Arbitration agreements can be a common part of workplace life. As with any potentially legally binding contractual agreement, it is extremely important to understand the exact legal ramifications of what you’re signing before you do anything. It is also important to understand exactly when your employer can claim that you’ve assented to the arbitration agreement by doing nothing. When it comes to these and other legal issues that can impact you as a worker, you should be sure you have a skilled New Jersey employment attorney to provide you the advice and advocacy you need.
One case originating in Union County provided some useful information on arbitration agreements, as well as on what does (or doesn’t) qualify as a valid passive assent to an agreement. The case followed a fact pattern that is probably similar to what occurs at many workplaces. The employer decides to establish an optional arbitration agreement. The employer sends the affected employees an email containing the policy. The email explains that the policy is not mandatory and includes instructions for opting out of the arbitration agreement. The email also includes a requirement that the employee acknowledge having reviewed the agreement.
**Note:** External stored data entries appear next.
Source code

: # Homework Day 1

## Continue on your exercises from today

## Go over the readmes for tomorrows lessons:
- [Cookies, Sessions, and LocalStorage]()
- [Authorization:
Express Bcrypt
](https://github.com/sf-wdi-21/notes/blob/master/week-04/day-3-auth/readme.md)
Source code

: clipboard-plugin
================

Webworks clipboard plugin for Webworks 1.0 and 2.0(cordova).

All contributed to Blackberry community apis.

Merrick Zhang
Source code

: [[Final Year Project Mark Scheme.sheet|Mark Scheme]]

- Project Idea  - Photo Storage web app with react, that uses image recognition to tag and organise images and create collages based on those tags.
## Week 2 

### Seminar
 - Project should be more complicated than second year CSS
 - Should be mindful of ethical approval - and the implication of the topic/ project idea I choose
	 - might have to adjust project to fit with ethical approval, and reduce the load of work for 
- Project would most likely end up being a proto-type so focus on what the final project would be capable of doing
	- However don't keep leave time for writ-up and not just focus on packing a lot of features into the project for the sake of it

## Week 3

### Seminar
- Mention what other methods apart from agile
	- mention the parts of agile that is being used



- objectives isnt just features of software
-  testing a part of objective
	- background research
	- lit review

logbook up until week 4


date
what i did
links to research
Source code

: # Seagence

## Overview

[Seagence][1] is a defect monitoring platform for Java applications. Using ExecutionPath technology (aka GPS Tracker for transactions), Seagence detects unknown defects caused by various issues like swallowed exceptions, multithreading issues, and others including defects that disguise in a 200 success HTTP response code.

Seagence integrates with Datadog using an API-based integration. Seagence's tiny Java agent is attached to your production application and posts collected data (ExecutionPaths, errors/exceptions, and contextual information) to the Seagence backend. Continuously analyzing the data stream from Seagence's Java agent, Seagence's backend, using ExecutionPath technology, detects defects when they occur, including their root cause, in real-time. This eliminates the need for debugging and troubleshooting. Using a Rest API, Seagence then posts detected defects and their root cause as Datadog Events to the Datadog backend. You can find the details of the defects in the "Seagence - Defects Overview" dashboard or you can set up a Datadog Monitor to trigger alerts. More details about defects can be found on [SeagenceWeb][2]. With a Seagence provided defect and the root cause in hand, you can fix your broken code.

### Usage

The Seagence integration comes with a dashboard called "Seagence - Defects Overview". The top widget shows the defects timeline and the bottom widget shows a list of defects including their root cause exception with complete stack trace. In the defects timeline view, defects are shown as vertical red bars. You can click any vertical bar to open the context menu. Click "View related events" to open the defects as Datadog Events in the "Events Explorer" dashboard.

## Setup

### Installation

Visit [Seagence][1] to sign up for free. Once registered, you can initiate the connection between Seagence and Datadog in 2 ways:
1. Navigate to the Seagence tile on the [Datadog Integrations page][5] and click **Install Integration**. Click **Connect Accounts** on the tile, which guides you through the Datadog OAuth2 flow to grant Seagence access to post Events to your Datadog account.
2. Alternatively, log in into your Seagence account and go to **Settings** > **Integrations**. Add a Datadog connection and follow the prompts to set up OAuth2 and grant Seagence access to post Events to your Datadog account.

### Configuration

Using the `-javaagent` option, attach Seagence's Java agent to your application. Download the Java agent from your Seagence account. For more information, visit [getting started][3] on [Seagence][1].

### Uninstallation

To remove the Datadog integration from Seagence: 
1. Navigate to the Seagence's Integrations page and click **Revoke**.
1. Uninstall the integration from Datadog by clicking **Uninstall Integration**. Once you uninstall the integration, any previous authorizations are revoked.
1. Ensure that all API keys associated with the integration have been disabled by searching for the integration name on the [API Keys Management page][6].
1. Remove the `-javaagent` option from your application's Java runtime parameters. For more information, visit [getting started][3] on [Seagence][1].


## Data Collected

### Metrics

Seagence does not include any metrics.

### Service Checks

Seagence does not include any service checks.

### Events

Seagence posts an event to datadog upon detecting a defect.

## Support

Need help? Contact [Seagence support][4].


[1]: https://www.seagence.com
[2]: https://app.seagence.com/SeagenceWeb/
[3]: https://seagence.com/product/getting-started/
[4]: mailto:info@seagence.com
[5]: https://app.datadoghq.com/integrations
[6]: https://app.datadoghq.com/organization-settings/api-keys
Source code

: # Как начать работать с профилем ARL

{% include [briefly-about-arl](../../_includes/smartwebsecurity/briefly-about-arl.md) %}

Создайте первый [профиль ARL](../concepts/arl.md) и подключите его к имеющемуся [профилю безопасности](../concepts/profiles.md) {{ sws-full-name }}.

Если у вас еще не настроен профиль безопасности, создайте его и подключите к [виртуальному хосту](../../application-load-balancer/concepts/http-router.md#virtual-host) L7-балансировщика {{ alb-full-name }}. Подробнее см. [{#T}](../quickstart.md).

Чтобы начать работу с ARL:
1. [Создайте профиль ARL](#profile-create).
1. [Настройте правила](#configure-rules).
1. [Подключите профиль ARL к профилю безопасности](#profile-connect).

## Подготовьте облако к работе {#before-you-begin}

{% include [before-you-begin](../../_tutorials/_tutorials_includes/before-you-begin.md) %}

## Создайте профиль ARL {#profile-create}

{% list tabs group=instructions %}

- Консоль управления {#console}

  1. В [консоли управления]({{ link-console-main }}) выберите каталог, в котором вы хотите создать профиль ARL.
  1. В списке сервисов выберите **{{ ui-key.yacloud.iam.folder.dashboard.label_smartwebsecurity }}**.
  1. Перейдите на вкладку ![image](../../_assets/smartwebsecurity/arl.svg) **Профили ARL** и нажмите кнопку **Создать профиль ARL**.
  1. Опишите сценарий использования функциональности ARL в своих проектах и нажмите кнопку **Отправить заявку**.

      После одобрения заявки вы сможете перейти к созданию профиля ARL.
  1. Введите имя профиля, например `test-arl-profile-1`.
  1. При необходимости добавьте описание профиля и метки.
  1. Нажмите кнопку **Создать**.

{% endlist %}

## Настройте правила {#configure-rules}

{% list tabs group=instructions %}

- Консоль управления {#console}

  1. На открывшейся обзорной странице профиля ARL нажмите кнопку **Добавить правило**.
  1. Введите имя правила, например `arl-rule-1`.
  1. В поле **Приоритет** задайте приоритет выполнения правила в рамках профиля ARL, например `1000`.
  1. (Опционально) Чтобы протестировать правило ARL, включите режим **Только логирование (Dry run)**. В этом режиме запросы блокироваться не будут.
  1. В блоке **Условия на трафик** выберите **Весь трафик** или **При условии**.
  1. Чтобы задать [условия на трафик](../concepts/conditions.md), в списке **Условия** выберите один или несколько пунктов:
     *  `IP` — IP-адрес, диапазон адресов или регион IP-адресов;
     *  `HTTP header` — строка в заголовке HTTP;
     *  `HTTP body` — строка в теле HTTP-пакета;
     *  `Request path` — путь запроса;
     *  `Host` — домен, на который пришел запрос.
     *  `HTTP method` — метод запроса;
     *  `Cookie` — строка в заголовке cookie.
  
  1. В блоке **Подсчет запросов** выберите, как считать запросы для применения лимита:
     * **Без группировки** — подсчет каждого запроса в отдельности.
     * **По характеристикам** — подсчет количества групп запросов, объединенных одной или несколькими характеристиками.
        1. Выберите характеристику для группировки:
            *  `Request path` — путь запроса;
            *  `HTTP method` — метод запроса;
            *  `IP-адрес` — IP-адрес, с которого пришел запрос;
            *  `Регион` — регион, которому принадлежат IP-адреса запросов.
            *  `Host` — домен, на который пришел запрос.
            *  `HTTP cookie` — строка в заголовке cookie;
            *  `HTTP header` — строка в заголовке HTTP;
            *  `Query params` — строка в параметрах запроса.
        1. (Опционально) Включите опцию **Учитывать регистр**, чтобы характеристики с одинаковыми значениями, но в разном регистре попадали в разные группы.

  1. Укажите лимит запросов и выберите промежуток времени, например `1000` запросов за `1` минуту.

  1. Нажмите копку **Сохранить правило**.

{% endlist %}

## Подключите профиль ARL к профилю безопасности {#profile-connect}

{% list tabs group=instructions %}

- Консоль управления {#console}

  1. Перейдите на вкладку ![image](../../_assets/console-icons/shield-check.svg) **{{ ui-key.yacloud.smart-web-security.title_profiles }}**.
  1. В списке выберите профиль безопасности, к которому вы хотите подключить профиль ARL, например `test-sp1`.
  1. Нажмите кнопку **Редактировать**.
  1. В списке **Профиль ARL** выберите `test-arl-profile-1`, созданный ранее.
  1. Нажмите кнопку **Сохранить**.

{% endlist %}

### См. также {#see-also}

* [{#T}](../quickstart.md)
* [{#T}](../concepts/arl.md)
In the summer of 2017, the assistant store manager at a wireless employer’s Union store filed a lawsuit alleging that the employer had engaged in racial and gender discrimination. The employer then asked the trial court to order the case to arbitration. The employer asserted that it was entitled to an order compelling arbitration because the manager had never completed the “opt out” requirements. According to the employer, it had asked the manager to acknowledge reviewing the agreement. Allegedly, the manager initially did nothing, but eventually acknowledged reviewing the agreement. She allegedly took no further action.